TASK TO CARRY OUT:
Read the records beneath this task and copy every line that contains the string "amnesty".

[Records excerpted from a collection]
---

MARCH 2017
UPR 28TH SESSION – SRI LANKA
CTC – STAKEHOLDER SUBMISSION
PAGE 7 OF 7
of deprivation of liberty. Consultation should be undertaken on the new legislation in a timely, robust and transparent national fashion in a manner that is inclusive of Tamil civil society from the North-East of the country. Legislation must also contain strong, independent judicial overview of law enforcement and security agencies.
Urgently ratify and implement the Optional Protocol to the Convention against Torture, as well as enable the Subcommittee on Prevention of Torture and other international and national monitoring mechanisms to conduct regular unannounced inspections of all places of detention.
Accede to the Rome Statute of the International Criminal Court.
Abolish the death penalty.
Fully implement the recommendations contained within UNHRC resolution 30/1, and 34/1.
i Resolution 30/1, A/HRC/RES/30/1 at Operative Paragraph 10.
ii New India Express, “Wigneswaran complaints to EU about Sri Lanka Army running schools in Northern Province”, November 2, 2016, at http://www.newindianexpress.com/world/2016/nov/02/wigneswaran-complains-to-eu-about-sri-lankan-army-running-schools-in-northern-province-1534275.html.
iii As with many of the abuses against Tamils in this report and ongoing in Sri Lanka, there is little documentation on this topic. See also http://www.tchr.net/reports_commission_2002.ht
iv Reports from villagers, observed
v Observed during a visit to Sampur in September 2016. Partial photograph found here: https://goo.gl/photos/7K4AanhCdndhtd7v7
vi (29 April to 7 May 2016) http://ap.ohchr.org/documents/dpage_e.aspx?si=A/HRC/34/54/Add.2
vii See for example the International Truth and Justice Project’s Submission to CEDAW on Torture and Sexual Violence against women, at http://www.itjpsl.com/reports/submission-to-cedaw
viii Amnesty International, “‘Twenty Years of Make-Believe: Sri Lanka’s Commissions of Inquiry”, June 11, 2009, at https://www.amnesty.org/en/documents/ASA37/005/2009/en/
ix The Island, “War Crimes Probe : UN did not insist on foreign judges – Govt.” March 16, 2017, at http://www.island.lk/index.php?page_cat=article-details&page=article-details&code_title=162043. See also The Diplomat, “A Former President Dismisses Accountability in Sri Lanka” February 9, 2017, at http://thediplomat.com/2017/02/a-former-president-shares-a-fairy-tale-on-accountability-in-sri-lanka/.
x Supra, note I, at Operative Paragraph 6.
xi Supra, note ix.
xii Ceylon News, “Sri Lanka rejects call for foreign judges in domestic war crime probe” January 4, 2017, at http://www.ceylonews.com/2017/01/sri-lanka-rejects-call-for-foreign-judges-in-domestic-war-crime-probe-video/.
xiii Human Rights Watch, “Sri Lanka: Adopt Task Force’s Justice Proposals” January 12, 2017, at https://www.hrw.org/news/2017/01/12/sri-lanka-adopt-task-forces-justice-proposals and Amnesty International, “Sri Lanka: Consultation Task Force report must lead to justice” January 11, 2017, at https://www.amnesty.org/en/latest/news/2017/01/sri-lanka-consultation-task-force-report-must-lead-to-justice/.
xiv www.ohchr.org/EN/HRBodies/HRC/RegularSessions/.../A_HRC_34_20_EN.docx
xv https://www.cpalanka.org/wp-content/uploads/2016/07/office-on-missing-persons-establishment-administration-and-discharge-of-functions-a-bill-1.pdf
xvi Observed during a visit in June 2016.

---

EXPECTED OUTPUT:
viii Amnesty International, “‘Twenty Years of Make-Believe: Sri Lanka’s Commissions of Inquiry”, June 11, 2009, at https://www.amnesty.org/en/documents/ASA37/005/2009/en/
xiii Human Rights Watch, “Sri Lanka: Adopt Task Force’s Justice Proposals” January 12, 2017, at https://www.hrw.org/news/2017/01/12/sri-lanka-adopt-task-forces-justice-proposals and Amnesty International, “Sri Lanka: Consultation Task Force report must lead to justice” January 11, 2017, at https://www.amnesty.org/en/latest/news/2017/01/sri-lanka-consultation-task-force-report-must-lead-to-justice/.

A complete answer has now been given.